Task prompt ▸
Please print every record below exactly as it reads.

Records to process ▸
———

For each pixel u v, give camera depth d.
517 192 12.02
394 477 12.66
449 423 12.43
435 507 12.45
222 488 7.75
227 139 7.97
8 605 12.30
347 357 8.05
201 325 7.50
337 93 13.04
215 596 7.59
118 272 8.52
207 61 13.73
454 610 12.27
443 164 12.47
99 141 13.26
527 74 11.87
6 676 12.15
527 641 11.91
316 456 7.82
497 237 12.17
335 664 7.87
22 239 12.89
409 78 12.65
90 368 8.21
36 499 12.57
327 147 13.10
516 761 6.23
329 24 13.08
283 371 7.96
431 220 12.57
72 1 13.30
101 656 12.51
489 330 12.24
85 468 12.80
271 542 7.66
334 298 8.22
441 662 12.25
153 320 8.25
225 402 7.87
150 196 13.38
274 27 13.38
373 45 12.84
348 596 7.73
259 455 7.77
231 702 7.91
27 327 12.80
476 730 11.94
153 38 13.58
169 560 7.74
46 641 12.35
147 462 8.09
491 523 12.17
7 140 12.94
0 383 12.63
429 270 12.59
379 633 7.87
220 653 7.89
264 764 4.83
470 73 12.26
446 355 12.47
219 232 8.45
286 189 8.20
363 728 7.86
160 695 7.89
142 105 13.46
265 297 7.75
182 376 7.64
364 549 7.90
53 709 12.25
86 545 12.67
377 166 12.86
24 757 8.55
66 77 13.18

———

Answer space ▸
For each pixel u v, give camera depth d.
517 192 12.02
394 477 12.66
449 423 12.43
435 507 12.45
222 488 7.75
227 139 7.97
8 605 12.30
347 357 8.05
201 325 7.50
337 93 13.04
215 596 7.59
118 272 8.52
207 61 13.73
454 610 12.27
443 164 12.47
99 141 13.26
527 74 11.87
6 676 12.15
527 641 11.91
316 456 7.82
497 237 12.17
335 664 7.87
22 239 12.89
409 78 12.65
90 368 8.21
36 499 12.57
327 147 13.10
516 761 6.23
329 24 13.08
283 371 7.96
431 220 12.57
72 1 13.30
101 656 12.51
489 330 12.24
85 468 12.80
271 542 7.66
334 298 8.22
441 662 12.25
153 320 8.25
225 402 7.87
150 196 13.38
274 27 13.38
373 45 12.84
348 596 7.73
259 455 7.77
231 702 7.91
27 327 12.80
476 730 11.94
153 38 13.58
169 560 7.74
46 641 12.35
147 462 8.09
491 523 12.17
7 140 12.94
0 383 12.63
429 270 12.59
379 633 7.87
220 653 7.89
264 764 4.83
470 73 12.26
446 355 12.47
219 232 8.45
286 189 8.20
363 728 7.86
160 695 7.89
142 105 13.46
265 297 7.75
182 376 7.64
364 549 7.90
53 709 12.25
86 545 12.67
377 166 12.86
24 757 8.55
66 77 13.18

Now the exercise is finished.